• TO DO:
Extract every line below that contains the word "pixels".

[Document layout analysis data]
----

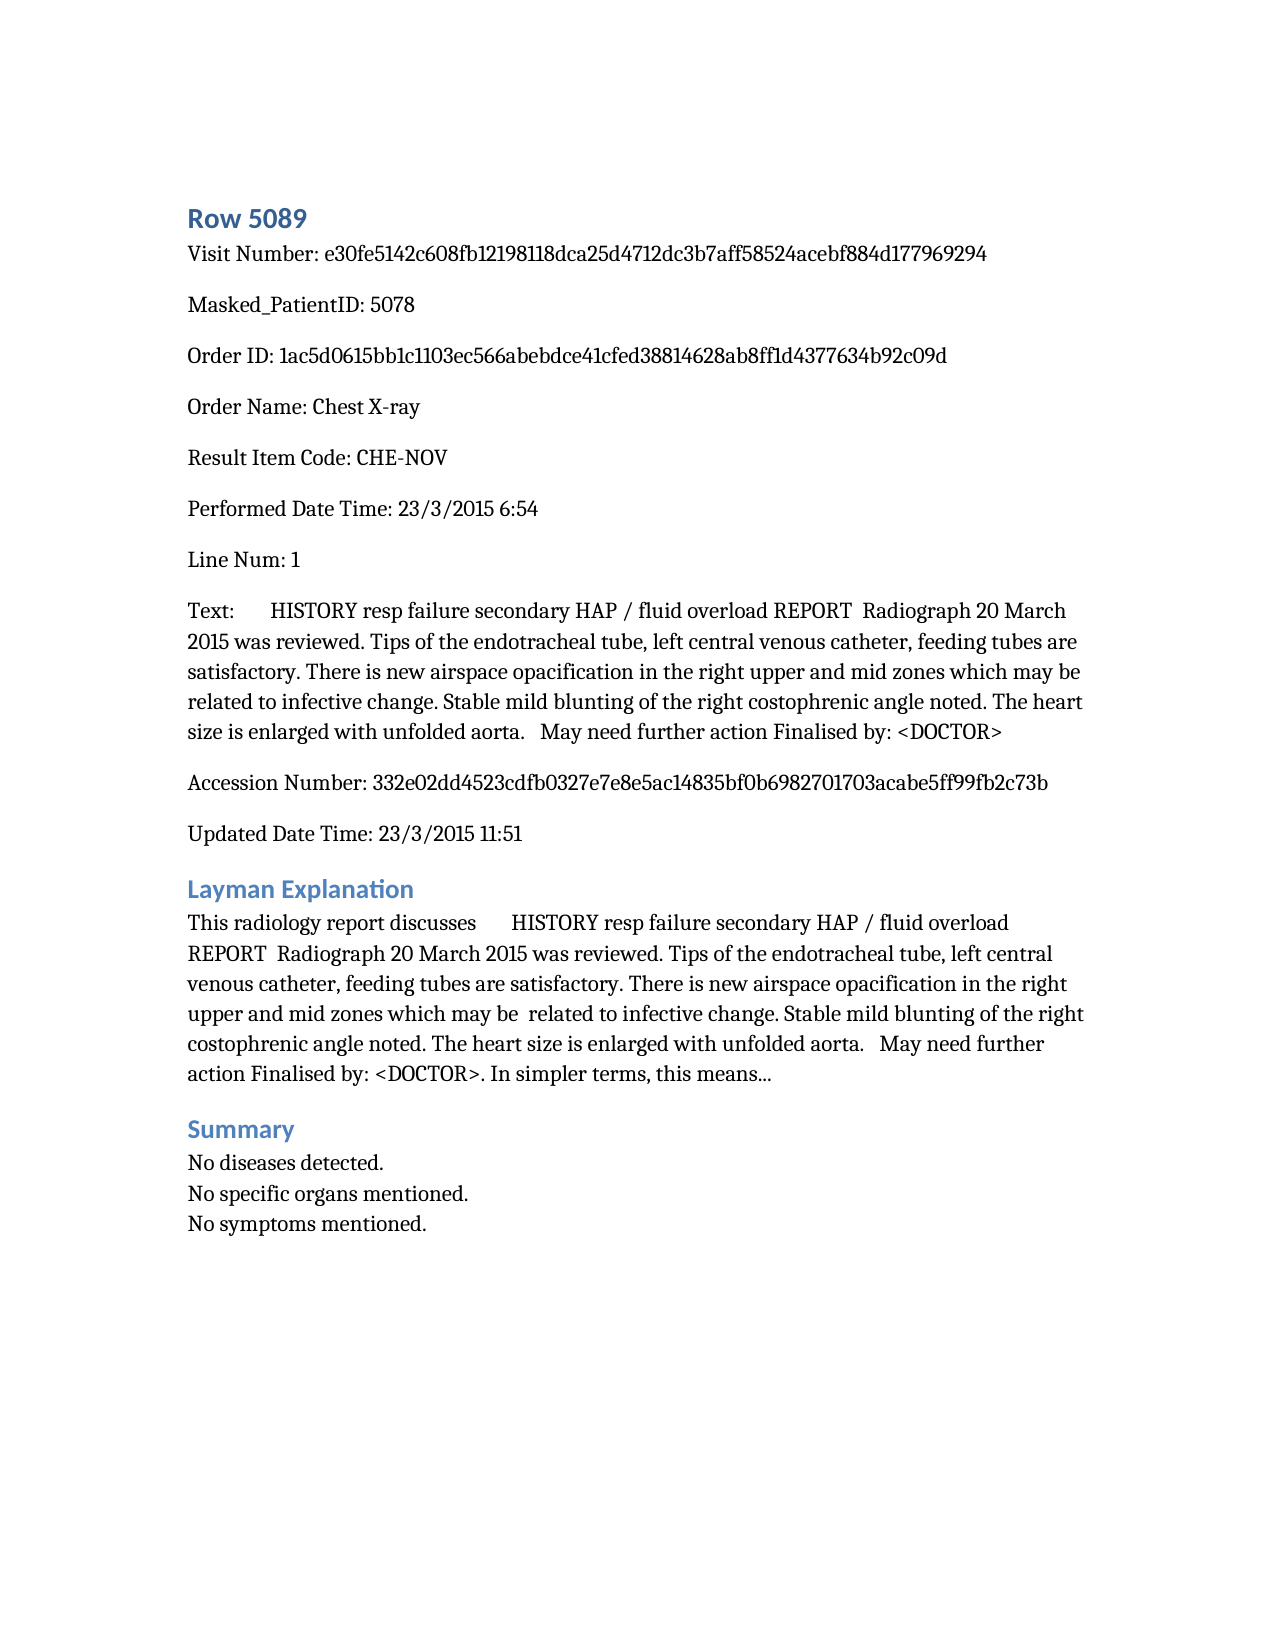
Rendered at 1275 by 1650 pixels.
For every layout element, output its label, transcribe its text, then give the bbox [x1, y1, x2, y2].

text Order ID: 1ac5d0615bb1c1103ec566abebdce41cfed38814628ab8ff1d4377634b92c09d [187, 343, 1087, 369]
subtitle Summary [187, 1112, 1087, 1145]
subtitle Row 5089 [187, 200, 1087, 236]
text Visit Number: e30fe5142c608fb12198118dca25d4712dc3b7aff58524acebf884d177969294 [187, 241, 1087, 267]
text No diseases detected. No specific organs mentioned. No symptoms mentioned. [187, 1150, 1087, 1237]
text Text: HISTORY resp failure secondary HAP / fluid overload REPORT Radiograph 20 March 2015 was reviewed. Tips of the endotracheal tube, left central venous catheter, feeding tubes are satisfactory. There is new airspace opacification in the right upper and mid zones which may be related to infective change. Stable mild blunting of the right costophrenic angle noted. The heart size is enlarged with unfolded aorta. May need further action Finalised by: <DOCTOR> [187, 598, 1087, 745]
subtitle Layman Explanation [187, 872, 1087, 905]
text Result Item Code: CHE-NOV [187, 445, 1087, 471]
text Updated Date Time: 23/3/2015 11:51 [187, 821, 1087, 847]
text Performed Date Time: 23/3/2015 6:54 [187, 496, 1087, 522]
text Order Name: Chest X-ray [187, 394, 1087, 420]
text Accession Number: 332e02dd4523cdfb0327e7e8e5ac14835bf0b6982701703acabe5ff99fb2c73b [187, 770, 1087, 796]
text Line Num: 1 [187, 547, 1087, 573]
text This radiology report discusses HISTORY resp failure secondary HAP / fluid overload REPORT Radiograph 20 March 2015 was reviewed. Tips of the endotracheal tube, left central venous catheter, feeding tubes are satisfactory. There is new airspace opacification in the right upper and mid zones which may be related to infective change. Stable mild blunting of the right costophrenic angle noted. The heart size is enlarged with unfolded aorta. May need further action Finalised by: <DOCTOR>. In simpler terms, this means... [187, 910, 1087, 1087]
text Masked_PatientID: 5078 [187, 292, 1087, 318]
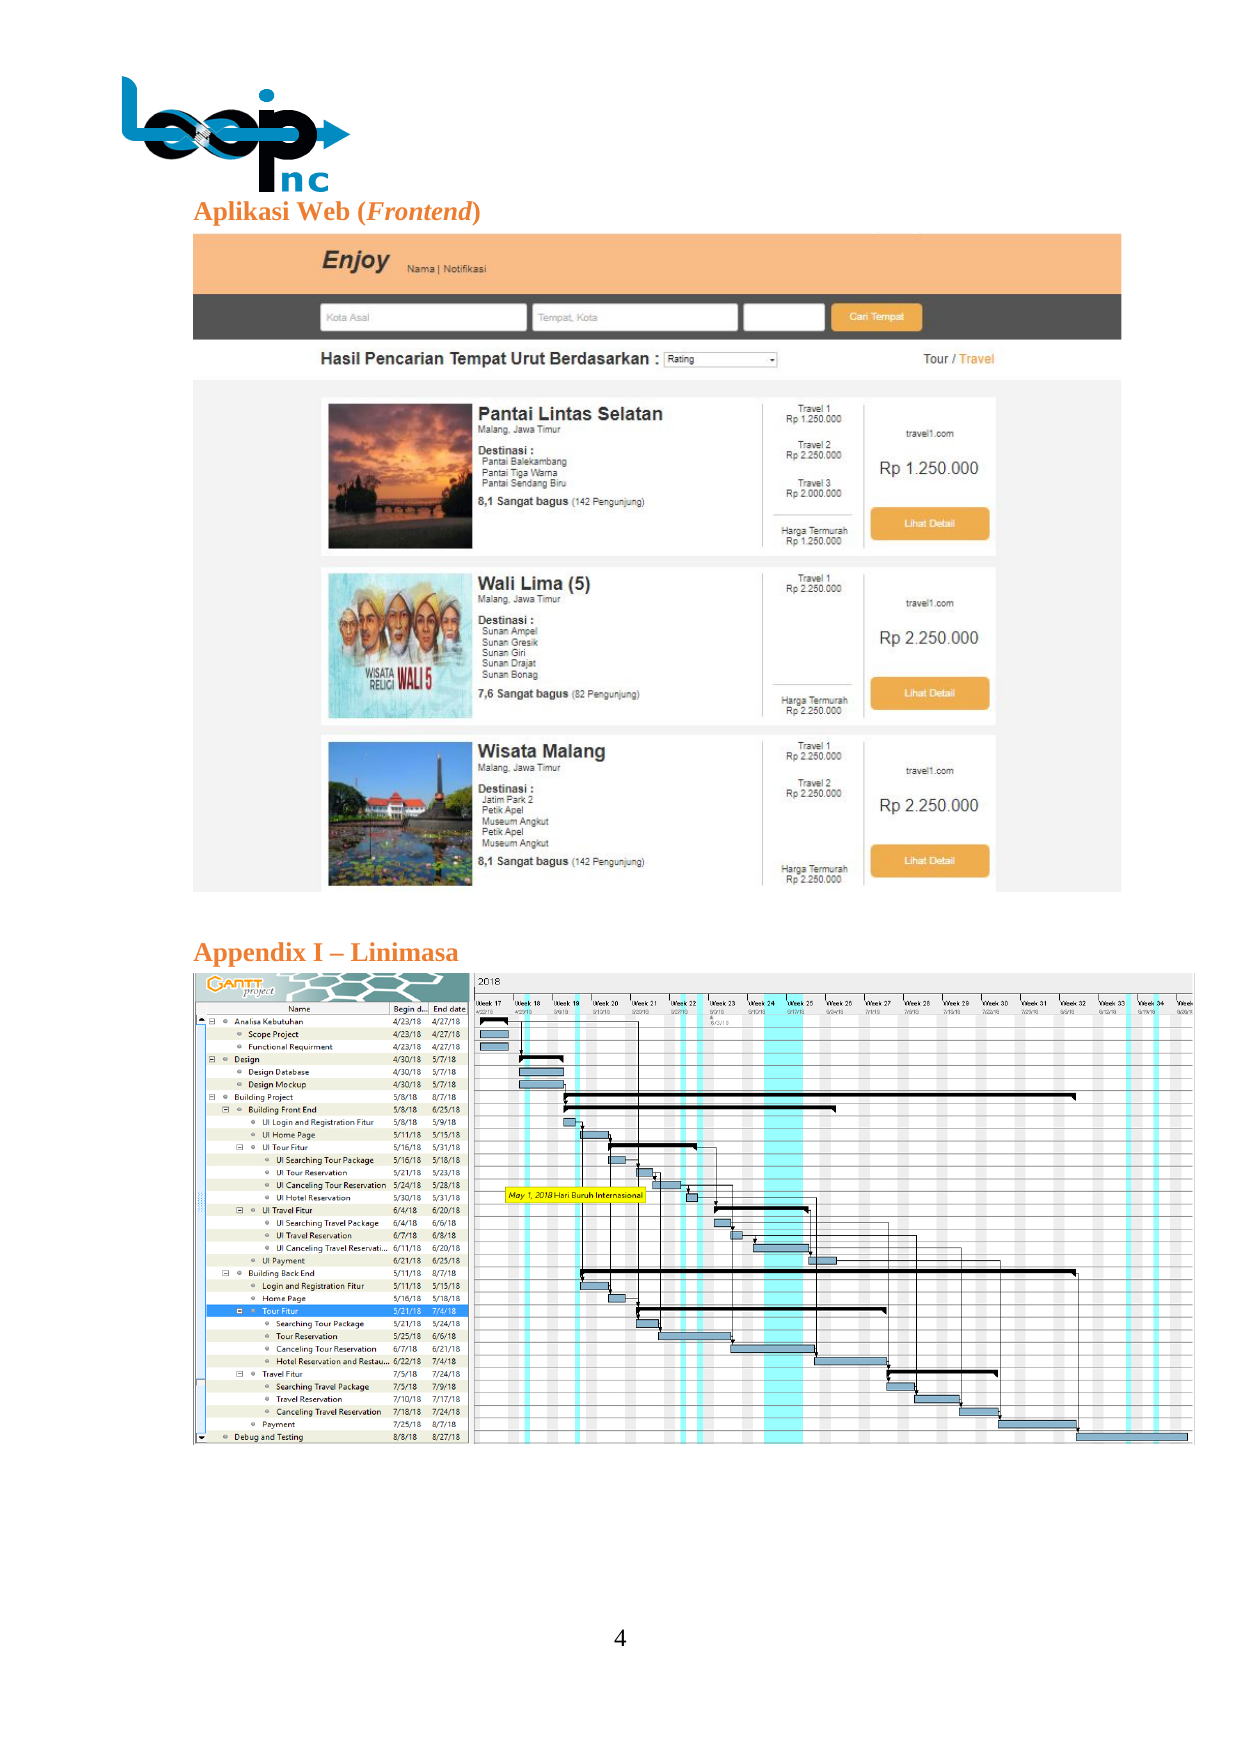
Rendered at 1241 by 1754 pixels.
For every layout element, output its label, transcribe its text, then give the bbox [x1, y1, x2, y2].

----

• SOLVED PROBLEM:
Rendered at 1275 by 1650 pixels.
Rendered at 1241 by 1754 pixels.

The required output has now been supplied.